We were at the roller rink, smoking and playing a two-player
game on the double-sided tabletop Pac-man machine. She had
long straight hair, parted down the center and old-school
braces on her teeth. The perfect girl. Even her blue jeans
had that white stitching that I liked.
I came that day to skate, but Pac-man was my domain. I had
the high score, and third, fourth and fifth. My initials,
R.B.J., were etched into roller rink folklore. But she had
the number two spot -- N.V.K. -- and it really burned me up.
"That number two was a fluke," I said, only half joking.
"Not a fluke," she said, exhaling smoke across the screen. "A
miracle."
Hardly a miracle I thought. Miracles are for lepers and blind
people, not some girl going for a high score at the roller
rink. "How do you figure?"
She laughed, and a piece of gum tumbled out of her mouth.

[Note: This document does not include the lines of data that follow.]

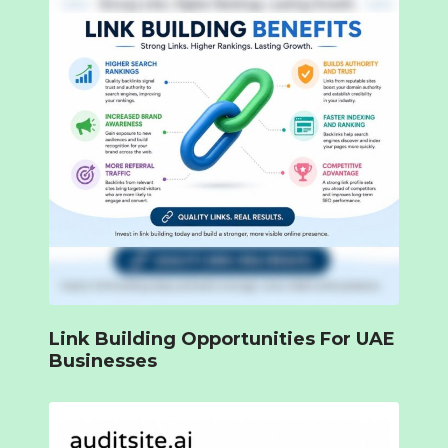
Link Building Opportunities For UAE
Businesses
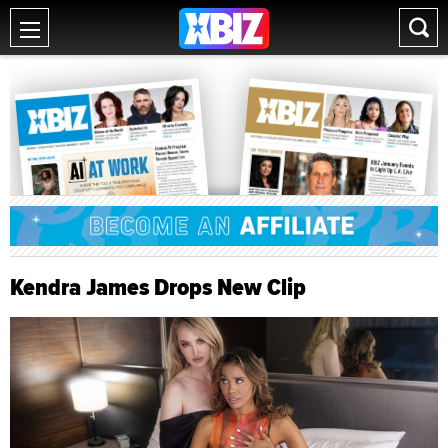
Kendra James Drops New Clip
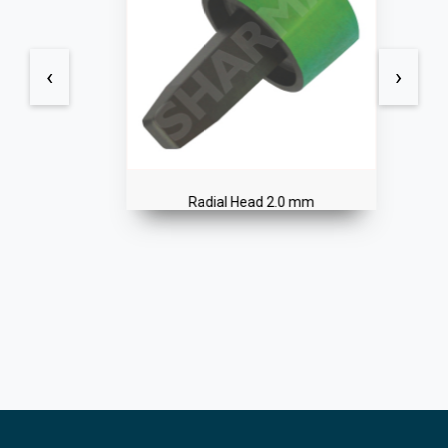
‹
›
Radial Head 2.0 mm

That was sexy to me back then, a girl who could chew and
smoke at the same time.
"Everything's Jesus," she said. "Think about it."
I thought about it. "Pac-man isn't Jesus. It's Pac-man."
"No, when I play I'm not just a random dot-chomper. I'm a
Christian missionary and the maze is some distant foreign
land loaded with uncivilized natives. Each dot is a soul and
I have to save them all before the devil gets me."
"What about the giant dots?"
"Those are prayers," she replied. "See, I just prayed on a
big dot and now Jesus has given me the power to expel the
devil monsters!"
She believed it; I could see it in her eyes.
We moved on from Pac-man, roller-skating, and innocent
teenage flirting. School, work, life. Love, marriage, kids.
Fights, infidelity, divorce. Hatred, violence, death.
If everything is Jesus, why do I still have the high score?